There are at least three joint modelling approaches, three common forms which are differentiated by the factorisation of the full data density are: selection models, pattern mixture models and shared parameter models.
Missing data in longitudinal studies can be classified into two main categories, which are missing intermittently: which is when a subject has a missing value for one occasion or more but will at a later stage during the study period have observed values, and dropouts: this is when we have a monotone missing pattern that is if we have a missing value at a particular point in time, there after the subject continues to have missing values until the completion of the study. The focus of this research is on the latter. Simulation of the missing pattern was done to produce informative dropouts.
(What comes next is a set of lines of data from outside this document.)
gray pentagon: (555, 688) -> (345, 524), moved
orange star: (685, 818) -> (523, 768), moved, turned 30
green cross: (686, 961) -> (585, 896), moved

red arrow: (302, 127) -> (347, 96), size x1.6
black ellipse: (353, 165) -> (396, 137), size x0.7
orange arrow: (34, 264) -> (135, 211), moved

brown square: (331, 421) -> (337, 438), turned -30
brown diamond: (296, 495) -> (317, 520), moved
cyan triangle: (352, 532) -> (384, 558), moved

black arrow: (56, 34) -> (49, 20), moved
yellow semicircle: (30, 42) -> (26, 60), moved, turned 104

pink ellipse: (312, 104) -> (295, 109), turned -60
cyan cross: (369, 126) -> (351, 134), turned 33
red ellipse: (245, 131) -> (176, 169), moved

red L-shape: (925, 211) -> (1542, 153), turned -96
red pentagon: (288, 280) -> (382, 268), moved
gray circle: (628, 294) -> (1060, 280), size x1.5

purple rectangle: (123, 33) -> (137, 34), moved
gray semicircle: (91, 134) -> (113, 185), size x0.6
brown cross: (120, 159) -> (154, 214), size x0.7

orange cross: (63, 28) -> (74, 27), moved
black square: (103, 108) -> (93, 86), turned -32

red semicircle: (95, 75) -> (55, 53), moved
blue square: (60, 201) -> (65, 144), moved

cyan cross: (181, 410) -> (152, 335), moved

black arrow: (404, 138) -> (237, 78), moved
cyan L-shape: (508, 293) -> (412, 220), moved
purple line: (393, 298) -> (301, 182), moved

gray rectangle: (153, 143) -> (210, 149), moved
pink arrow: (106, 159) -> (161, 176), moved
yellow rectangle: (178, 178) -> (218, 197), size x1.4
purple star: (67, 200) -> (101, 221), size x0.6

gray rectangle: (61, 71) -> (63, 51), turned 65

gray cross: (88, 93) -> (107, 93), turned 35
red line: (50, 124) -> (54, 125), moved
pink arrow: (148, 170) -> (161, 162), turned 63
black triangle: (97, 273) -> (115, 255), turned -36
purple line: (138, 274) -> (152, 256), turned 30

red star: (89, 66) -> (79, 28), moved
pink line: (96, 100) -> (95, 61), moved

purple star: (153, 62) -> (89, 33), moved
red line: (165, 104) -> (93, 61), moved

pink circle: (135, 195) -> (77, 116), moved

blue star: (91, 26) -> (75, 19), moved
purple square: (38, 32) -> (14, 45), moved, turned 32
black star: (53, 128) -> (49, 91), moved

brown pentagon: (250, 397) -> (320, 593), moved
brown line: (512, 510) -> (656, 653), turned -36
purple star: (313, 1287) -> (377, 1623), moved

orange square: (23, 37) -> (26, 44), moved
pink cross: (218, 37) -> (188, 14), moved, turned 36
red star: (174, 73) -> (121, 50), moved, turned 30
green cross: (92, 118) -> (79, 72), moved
The major aim of this research was to compare estimates from different modelling approaches, with the main focus being comparing joint models to complete case basing on how their estimates compared to the complete data model estimates. The first part of this research focuses on linear mixed modelling of a complete longitudinal data set. The extensive modelling process starts from exploration of the data to estimation of parameters forms the baseline of the second part of the research which is the joint modelling process.
The E-M algorithm (Dempster at al (1977) formed the backbone of the likelihood estimation under these approaches and at times convergence would not be reached or would be slow, and the in such cases the modified forms like the stochastic E-M
algorithm would be used.
The complete case estimates were very close to the complete data estimates. However it is difficult for this researcher to conclude that complete case analysis performs better than the other models. This researcher feels one could reach to a solid conclusion after considering different proportions of dropouts and also different patterns in which the dropouts are distributed throughout the study period.